Dataset excerpts:
══════════

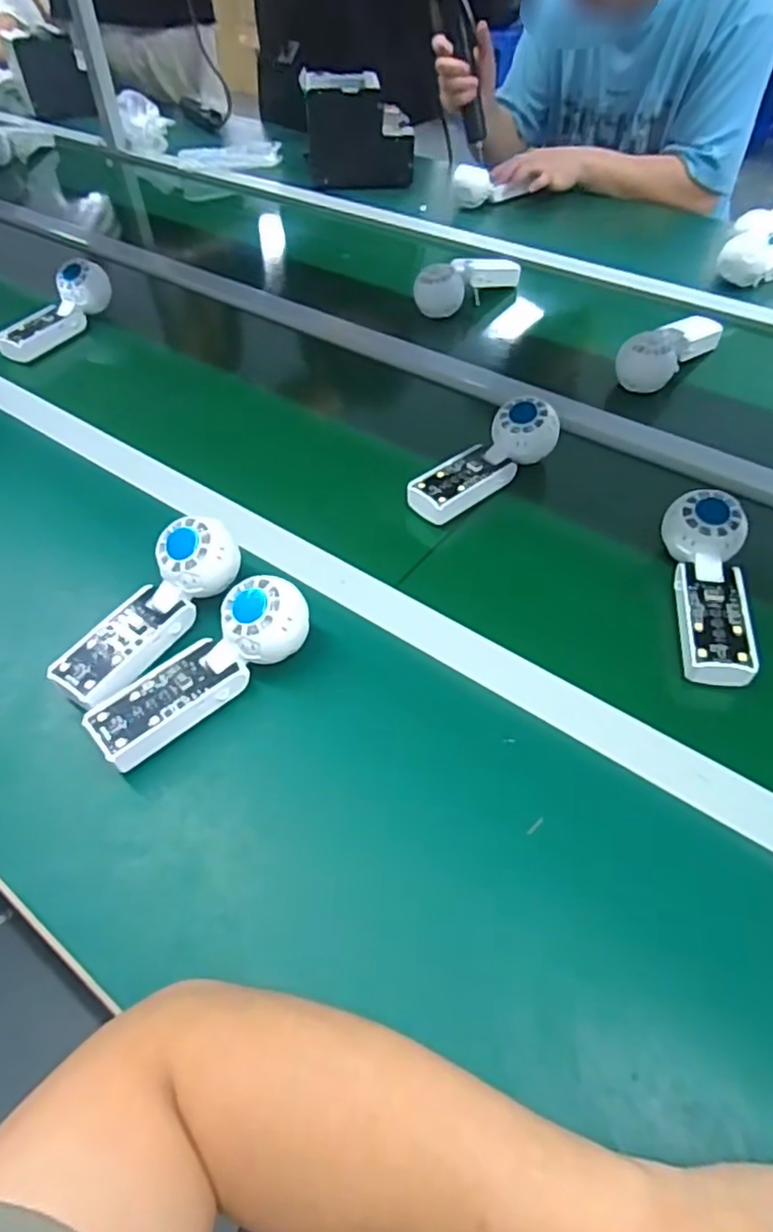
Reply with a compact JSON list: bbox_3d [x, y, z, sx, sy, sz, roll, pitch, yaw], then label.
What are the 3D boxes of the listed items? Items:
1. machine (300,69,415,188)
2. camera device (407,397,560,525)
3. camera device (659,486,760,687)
[{"bbox_3d":[-0.051,-0.850,1.158,0.176,0.147,0.158,-10,50,-5],"label":"machine"},{"bbox_3d":[0.091,-0.151,0.627,0.162,0.053,0.057,-33,56,-23],"label":"camera device"},{"bbox_3d":[0.254,-0.027,0.515,0.054,0.047,0.159,6,50,8],"label":"camera device"}]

══════════

DIRECTIONS
The expected output is each record, copied exactly, and nothing in place of the pictures.

EXERCISE SOLUTION
Reply with a compact JSON list: bbox_3d [x, y, z, sx, sy, sz, roll, pitch, yaw], then label.
What are the 3D boxes of the listed items? Items:
1. machine (300,69,415,188)
2. camera device (407,397,560,525)
3. camera device (659,486,760,687)
[{"bbox_3d":[-0.051,-0.850,1.158,0.176,0.147,0.158,-10,50,-5],"label":"machine"},{"bbox_3d":[0.091,-0.151,0.627,0.162,0.053,0.057,-33,56,-23],"label":"camera device"},{"bbox_3d":[0.254,-0.027,0.515,0.054,0.047,0.159,6,50,8],"label":"camera device"}]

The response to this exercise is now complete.